UPDATE 2-Global nickel market deficit widens to over 11,000 T in May -INSG

Published 2016-07-15, 03:52 a/m
© Reuters.  UPDATE 2-Global nickel market deficit widens to over 11,000 T in May -INSG

* Indonesian mine supply up 30 pct Jan-May

* Philippines supply recovers in May, still down on year

* China refined production drops 15 pct in Jan-May (Adds detail on China refined production)

By Melanie Burton

MELBOURNE, July 15 (Reuters) - The global nickel market deficit widened to 11,200 tonnes in May, as low prices weighed on refined output from top producer China while demand slowly improved, data from the International Nickel Study Group showed on Friday.

But strong yearly production from mines in Indonesia and a revival in output from the Philippines in May suggests global refined nickel production posted a strong recovery in June.

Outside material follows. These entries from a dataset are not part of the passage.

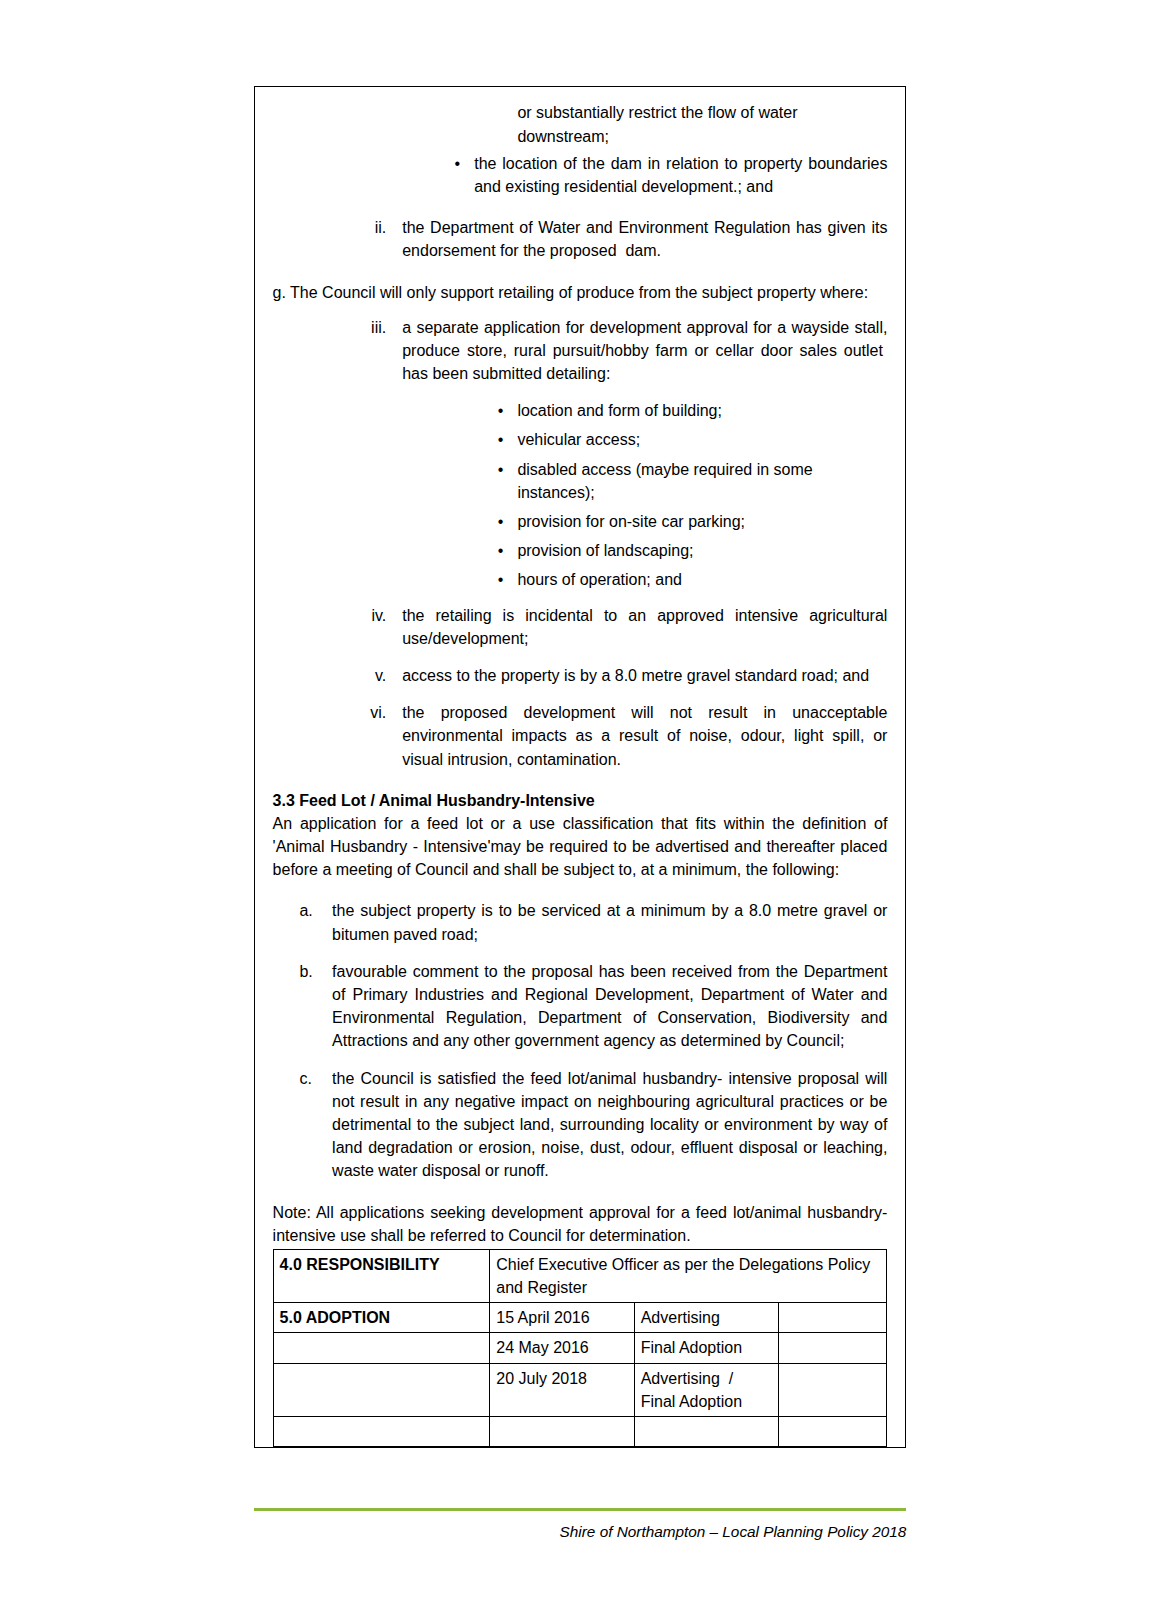or substantially restrict the flow of water downstream;
•
the location of the dam in relation to property boundaries and existing residential development.; and
ii.
the Department of Water and Environment Regulation has given its endorsement for the proposed dam.
g. The Council will only support retailing of produce from the subject property where:
iii.
a separate application for development approval for a wayside stall, produce store, rural pursuit/hobby farm or cellar door sales outlet has been submitted detailing:
•
location and form of building;
•
vehicular access;
•
disabled access (maybe required in some instances);
•
provision for on-site car parking;
•
provision of landscaping;
•
hours of operation; and
iv.
the retailing is incidental to an approved intensive agricultural use/development;
v.
access to the property is by a 8.0 metre gravel standard road; and
vi.
the proposed development will not result in unacceptable environmental impacts as a result of noise, odour, light spill, or visual intrusion, contamination.
3.3 Feed Lot / Animal Husbandry-Intensive
An application for a feed lot or a use classification that fits within the definition of 'Animal Husbandry - Intensive'may be required to be advertised and thereafter placed before a meeting of Council and shall be subject to, at a minimum, the following:
a.
the subject property is to be serviced at a minimum by a 8.0 metre gravel or bitumen paved road;
b.
favourable comment to the proposal has been received from the Department of Primary Industries and Regional Development, Department of Water and Environmental Regulation, Department of Conservation, Biodiversity and Attractions and any other government agency as determined by Council;
c.
the Council is satisfied the feed lot/animal husbandry- intensive proposal will not result in any negative impact on neighbouring agricultural practices or be detrimental to the subject land, surrounding locality or environment by way of land degradation or erosion, noise, dust, odour, effluent disposal or leaching, waste water disposal or runoff.
Note: All applications seeking development approval for a feed lot/animal husbandry-intensive use shall be referred to Council for determination.
| 4.0 RESPONSIBILITY | Chief Executive Officer as per the Delegations Policy and Register |
| 5.0 ADOPTION | 15 April 2016 | Advertising | |
| | 24 May 2016 | Final Adoption | |
| | 20 July 2018 | Advertising / Final Adoption | |
Shire of Northampton – Local Planning Policy 2018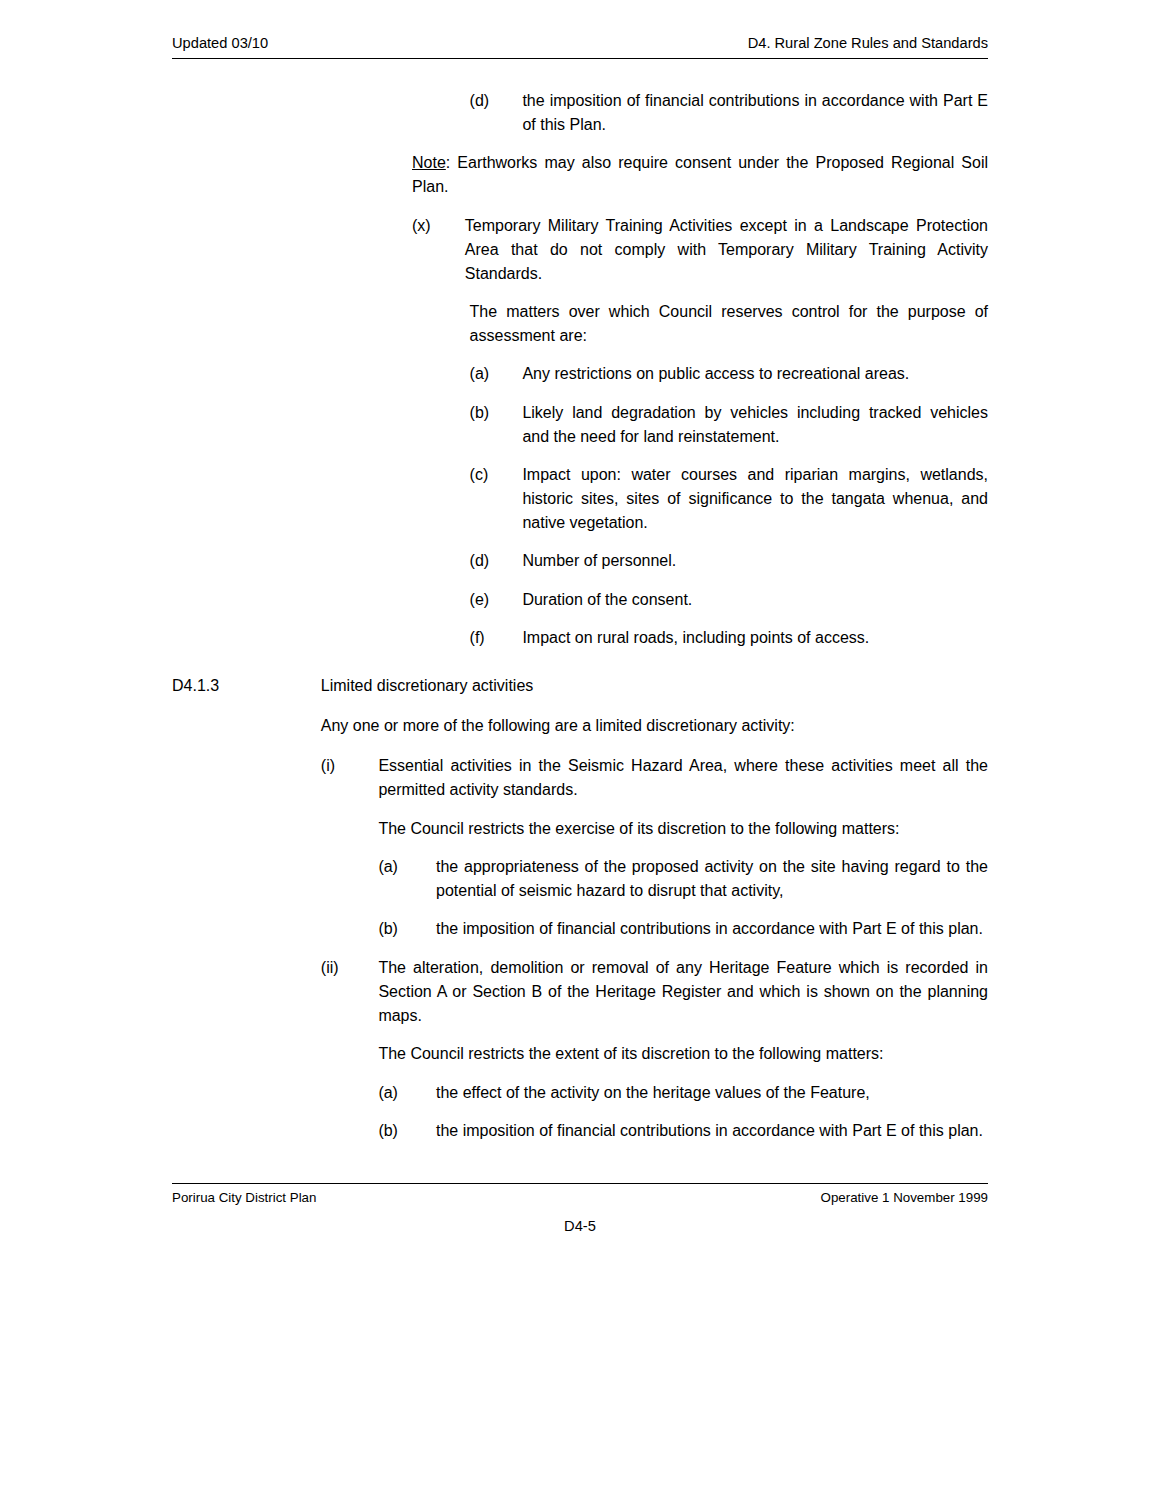Updated 03/10 D4. Rural Zone Rules and Standards
(d) the imposition of financial contributions in accordance with Part E of this Plan.
Note: Earthworks may also require consent under the Proposed Regional Soil Plan.
(x) Temporary Military Training Activities except in a Landscape Protection Area that do not comply with Temporary Military Training Activity Standards.
The matters over which Council reserves control for the purpose of assessment are:
(a) Any restrictions on public access to recreational areas.
(b) Likely land degradation by vehicles including tracked vehicles and the need for land reinstatement.
(c) Impact upon: water courses and riparian margins, wetlands, historic sites, sites of significance to the tangata whenua, and native vegetation.
(d) Number of personnel.
(e) Duration of the consent.
(f) Impact on rural roads, including points of access.
D4.1.3 Limited discretionary activities
Any one or more of the following are a limited discretionary activity:
(i) Essential activities in the Seismic Hazard Area, where these activities meet all the permitted activity standards.
The Council restricts the exercise of its discretion to the following matters:
(a) the appropriateness of the proposed activity on the site having regard to the potential of seismic hazard to disrupt that activity,
(b) the imposition of financial contributions in accordance with Part E of this plan.
(ii) The alteration, demolition or removal of any Heritage Feature which is recorded in Section A or Section B of the Heritage Register and which is shown on the planning maps.
The Council restricts the extent of its discretion to the following matters:
(a) the effect of the activity on the heritage values of the Feature,
(b) the imposition of financial contributions in accordance with Part E of this plan.
Porirua City District Plan Operative 1 November 1999
D4-5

World production of primary nickel fell to 164,700 tonnes in May, behind a recovery in global consumption, which edged up to 175,900 tonnes. The deficit in April was revised down to 6,500 tonnes. January to May, the world deficit widened to 21,200 tonnes, as consumption grew by 4.1 percent to 821,200 tonnes but refined output slipped by 2.3 percent to 800,000 tonnes on the year earlier.

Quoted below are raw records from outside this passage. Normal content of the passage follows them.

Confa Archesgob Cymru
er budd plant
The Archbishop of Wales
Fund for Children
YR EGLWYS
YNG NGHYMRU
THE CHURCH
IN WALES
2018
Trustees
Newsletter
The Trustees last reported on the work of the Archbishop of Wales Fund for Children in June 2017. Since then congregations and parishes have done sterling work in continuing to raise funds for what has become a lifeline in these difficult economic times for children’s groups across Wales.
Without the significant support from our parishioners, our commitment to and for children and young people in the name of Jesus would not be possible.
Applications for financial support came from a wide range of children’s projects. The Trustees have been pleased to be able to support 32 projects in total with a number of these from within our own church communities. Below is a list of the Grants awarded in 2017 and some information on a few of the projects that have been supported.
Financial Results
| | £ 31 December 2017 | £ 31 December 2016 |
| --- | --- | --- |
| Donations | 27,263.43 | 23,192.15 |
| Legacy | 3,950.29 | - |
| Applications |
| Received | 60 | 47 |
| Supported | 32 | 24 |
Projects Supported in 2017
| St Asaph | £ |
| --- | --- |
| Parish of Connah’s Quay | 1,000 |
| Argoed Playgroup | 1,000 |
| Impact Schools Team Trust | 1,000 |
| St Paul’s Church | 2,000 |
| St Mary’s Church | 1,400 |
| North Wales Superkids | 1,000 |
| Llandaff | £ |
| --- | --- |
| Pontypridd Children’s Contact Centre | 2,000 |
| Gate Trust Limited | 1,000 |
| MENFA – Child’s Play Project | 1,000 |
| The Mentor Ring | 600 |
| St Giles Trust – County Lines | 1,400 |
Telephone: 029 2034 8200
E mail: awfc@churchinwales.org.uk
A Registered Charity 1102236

Mine supply has diminished by 5.3 percent for the first five months of the year, mostly due to lower output from the Philippines, which recovered strongly in May, when the country's output jumped to 53,100 tonnes from 16,800 tonnes in April.

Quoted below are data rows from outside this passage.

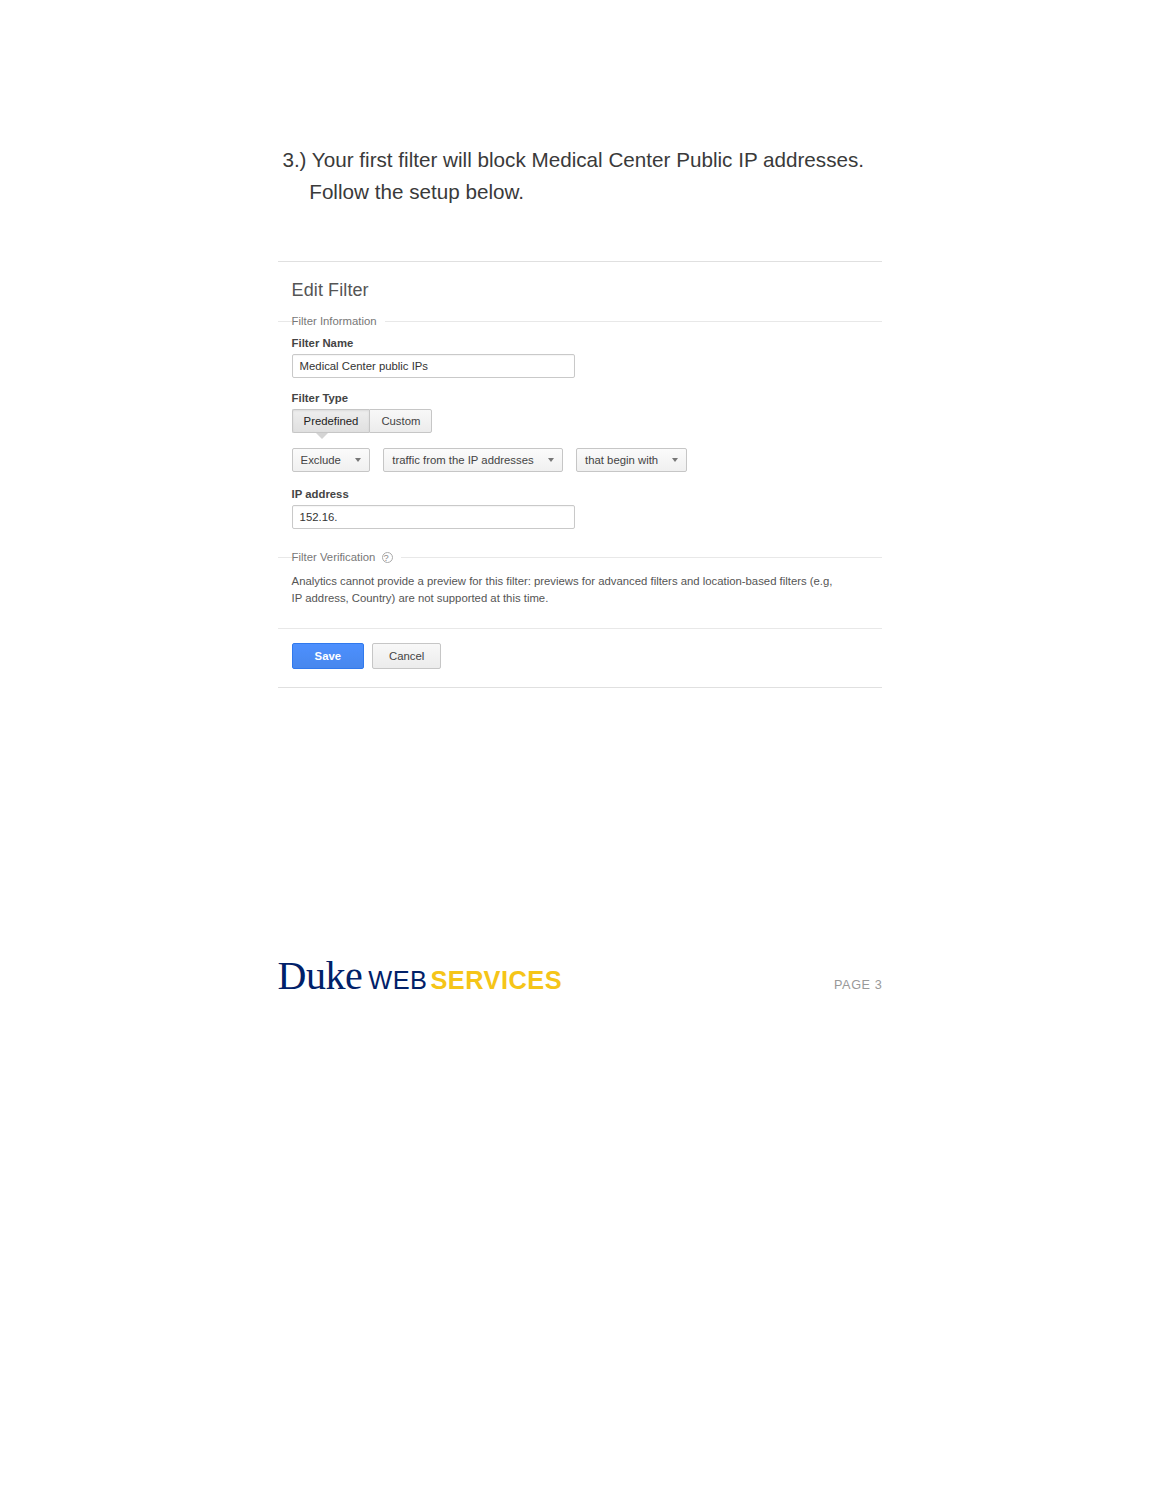3.) Your first filter will block Medical Center Public IP addresses. Follow the setup below.
Edit Filter
Filter Information
Filter Name
Medical Center public IPs
Filter Type
Predefined Custom
Exclude traffic from the IP addresses that begin with
IP address
152.16.
Filter Verification ?
Analytics cannot provide a preview for this filter: previews for advanced filters and location-based filters (e.g, IP address, Country) are not supported at this time.
Save Cancel
Duke WEB SERVICES
PAGE 3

An environmental crackdown on Philippine mines from June which helped drive nickel prices to eight-month highs this month is likely to have only a muted impact on exports to China in the short term because the biggest mines have met guidelines. underpinning the gain in mine supply, production from Indonesia grew by 30.4 percent for the first five months of the year.

On the refined side, production from China fell 14.7 percent in the first five months, as low prices and tougher pollution controls impacted production.

Steel-making producers in Linyi city, in China's coastal Shandong province, have been shuttered after intense smog choked China's major cities. nickel prices have surged by more than a fifth since May on prospects that a clampdown on mine supply from Philippines will tighten nickel supplies, trading at $10,355 a tonne on Friday, up from $8,390 at the end of May.